From left to right: Melissa, Elijah, Megan Rindal, Brandon (back), and Brendan. Project STRIVE participants plan out their week with Transitional Coordinator Megan Rindal. Rindal hopes to help the students generalize their learned skills from classroom to home environments.

Meet Elijah, a graduating senior of Project STRIVE (Specialized Transition Recreation Independent Living & Vocational Experiences). He plans to find a job with the help of the DVR (Division of Vocational Rehabilitation) after he graduates. It took three years, but with the help of Project STRIVE, Elijah has been equipped with almost everything he needs to be an independent.

This is what Project STRIVE aims to do. “Students with disabilities can stay in high school until they’re 21, or until the end of the school year in which they turn 21,” Megan Rindal, Transitional Coordinator of Project STRIVE, explained. “When they were staying in the school building until 21, they were struggling to generalize the skills that we were teaching, from the classroom to home and community environments.” Essentially, Project STRIVE is intended to bridge the gap between theory and practice.

“For those of us that have typical functioning brains and neurology, we take for granted that we’re just going to learn how to budget eventually and we’re going to take care of ourselves in terms of grocery shopping and running errands and socializing and finding recreational activities in the community,” Rindal continued. “But some individuals need some more support with that.”

Since Project STRIVE is about teaching skills useful in the real world, it doesn’t operate out of a normal classroom. Instead, the eight members currently enrolled meet at a two-bedroom apartment in Brookfield Hills. It has all the commodities of one, too. A whiteboard with the day’s schedule hangs above the breakfast table and the kitchen is covered with instructions and reminders of how to use it.

“There’s a lot of routine that everybody works through, but individually, they’re all going to have different goals and different pathways to help them get to those,” Ali Yenter, lead instructor of Project Strive, said. “Every individual will set their own goals.” The idea of having such strict routines is to build lasting habits. All the skills that the Strivers learn are vital to living independently, so it’s better to commit them to habit as quickly and efficiently as possible.

While Project STRIVE’s goal is to give their students experience in the community (outside of school), they need to pay for utilities like any other apartment-dweller would. “We need the money to pay for internet, group meals, and students that have financial need,” Rindal said. “Just like with running any household there are needs, like cleaning supplies, any additional costs that come up, if we need a new TV or computer or iPads or whatever for the apartment or the students.”

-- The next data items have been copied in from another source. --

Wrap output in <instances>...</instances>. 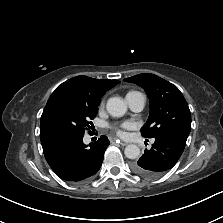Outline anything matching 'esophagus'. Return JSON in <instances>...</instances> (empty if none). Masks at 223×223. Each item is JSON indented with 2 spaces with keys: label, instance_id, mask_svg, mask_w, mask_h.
<instances>
[{
  "label": "esophagus",
  "instance_id": "esophagus-1",
  "mask_svg": "<svg viewBox=\"0 0 223 223\" xmlns=\"http://www.w3.org/2000/svg\"><path fill=\"white\" fill-rule=\"evenodd\" d=\"M112 141L117 142V143H119L122 146H126L128 144V142L122 141V140L117 139V138L112 139Z\"/></svg>",
  "mask_w": 223,
  "mask_h": 223
}]
</instances>
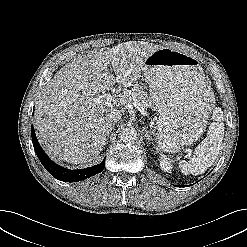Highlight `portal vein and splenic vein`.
Wrapping results in <instances>:
<instances>
[{
	"mask_svg": "<svg viewBox=\"0 0 247 247\" xmlns=\"http://www.w3.org/2000/svg\"><path fill=\"white\" fill-rule=\"evenodd\" d=\"M96 102L98 104H104L106 106H112L115 104V100H114V97L109 94V93H103L102 95L98 96L96 99ZM133 105L138 109V110H143V107L140 105V103L133 99ZM187 151L189 152L188 155L190 156L191 153H192V150L191 149H187Z\"/></svg>",
	"mask_w": 247,
	"mask_h": 247,
	"instance_id": "portal-vein-and-splenic-vein-1",
	"label": "portal vein and splenic vein"
}]
</instances>
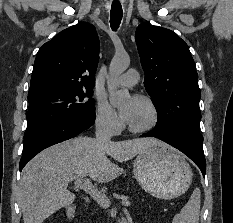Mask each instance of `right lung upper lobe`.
<instances>
[{
    "mask_svg": "<svg viewBox=\"0 0 233 223\" xmlns=\"http://www.w3.org/2000/svg\"><path fill=\"white\" fill-rule=\"evenodd\" d=\"M98 60L95 27L87 23L71 26L39 49L28 94L51 88H93Z\"/></svg>",
    "mask_w": 233,
    "mask_h": 223,
    "instance_id": "cb5924a9",
    "label": "right lung upper lobe"
}]
</instances>
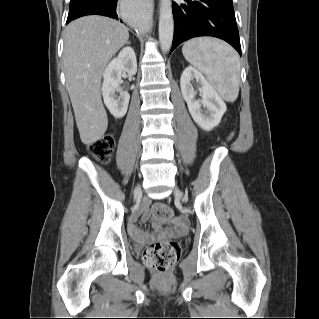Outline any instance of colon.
Segmentation results:
<instances>
[{
	"instance_id": "5ec220e1",
	"label": "colon",
	"mask_w": 319,
	"mask_h": 319,
	"mask_svg": "<svg viewBox=\"0 0 319 319\" xmlns=\"http://www.w3.org/2000/svg\"><path fill=\"white\" fill-rule=\"evenodd\" d=\"M115 146L114 138L105 135L101 139L89 145L93 155L101 160H107ZM153 217L157 220H169L174 217L172 209L166 204H156L152 209ZM181 246L173 240L154 242L146 246L143 251V262L149 268L154 269L159 276H164L172 265L178 260Z\"/></svg>"
}]
</instances>
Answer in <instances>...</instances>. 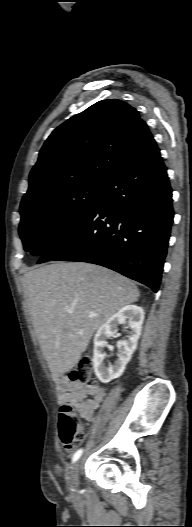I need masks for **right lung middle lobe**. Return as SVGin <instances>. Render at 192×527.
<instances>
[{
  "label": "right lung middle lobe",
  "instance_id": "dd1d6c3e",
  "mask_svg": "<svg viewBox=\"0 0 192 527\" xmlns=\"http://www.w3.org/2000/svg\"><path fill=\"white\" fill-rule=\"evenodd\" d=\"M104 186L82 182L22 203L19 234L24 249L34 256L45 254L85 217Z\"/></svg>",
  "mask_w": 192,
  "mask_h": 527
}]
</instances>
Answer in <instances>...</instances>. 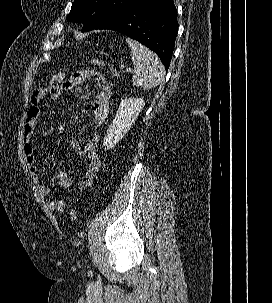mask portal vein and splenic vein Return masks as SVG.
Masks as SVG:
<instances>
[{
  "instance_id": "portal-vein-and-splenic-vein-1",
  "label": "portal vein and splenic vein",
  "mask_w": 272,
  "mask_h": 303,
  "mask_svg": "<svg viewBox=\"0 0 272 303\" xmlns=\"http://www.w3.org/2000/svg\"><path fill=\"white\" fill-rule=\"evenodd\" d=\"M127 70H128L129 72H132V69H131V68H128Z\"/></svg>"
}]
</instances>
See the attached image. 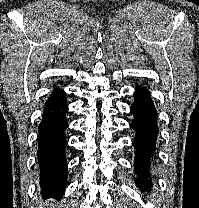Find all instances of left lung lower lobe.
Here are the masks:
<instances>
[{
    "mask_svg": "<svg viewBox=\"0 0 199 208\" xmlns=\"http://www.w3.org/2000/svg\"><path fill=\"white\" fill-rule=\"evenodd\" d=\"M134 104L130 108V112L135 115L130 127L136 131V136L133 141L135 146V169L138 178L136 184L140 188L151 186L146 178L149 173L146 171L150 166L149 157L155 149V143L158 133L157 111L153 101L150 98V93L146 88L137 87L134 93Z\"/></svg>",
    "mask_w": 199,
    "mask_h": 208,
    "instance_id": "1",
    "label": "left lung lower lobe"
}]
</instances>
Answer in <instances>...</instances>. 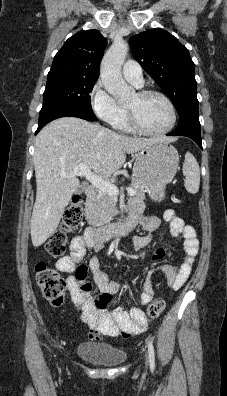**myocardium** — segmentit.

Their fundraiser is going to be November 8, starting 6 p.m. at the Marriott Milwaukee West. It is one of Project STRIVE’s sources of money, apart from what the district gives them. This year, they will have silent, raffle, and live auctions, in addition to food and music. The Strivers always contribute to the live auction with a painted adirondack chair to represent the theme of the year. “We’re going with family and friendship,” Yenter said. The design is a tree with eleven leaves, representing the members and staff of STRIVE.

In addition to the auctions that will be held, Elijah will be speaking at the fundraiser about his three years at STRIVE and the knoweldge he has gained over this period of time. He will be joined by his friends, fellow graduates, and alumni of the program who are successfully living as independent citizens in the current society. “I’m excited about the speech and to talk about the skills I’ve worked on,” he commented. “It’s cool how far my relationships have come. We’re just like a family.”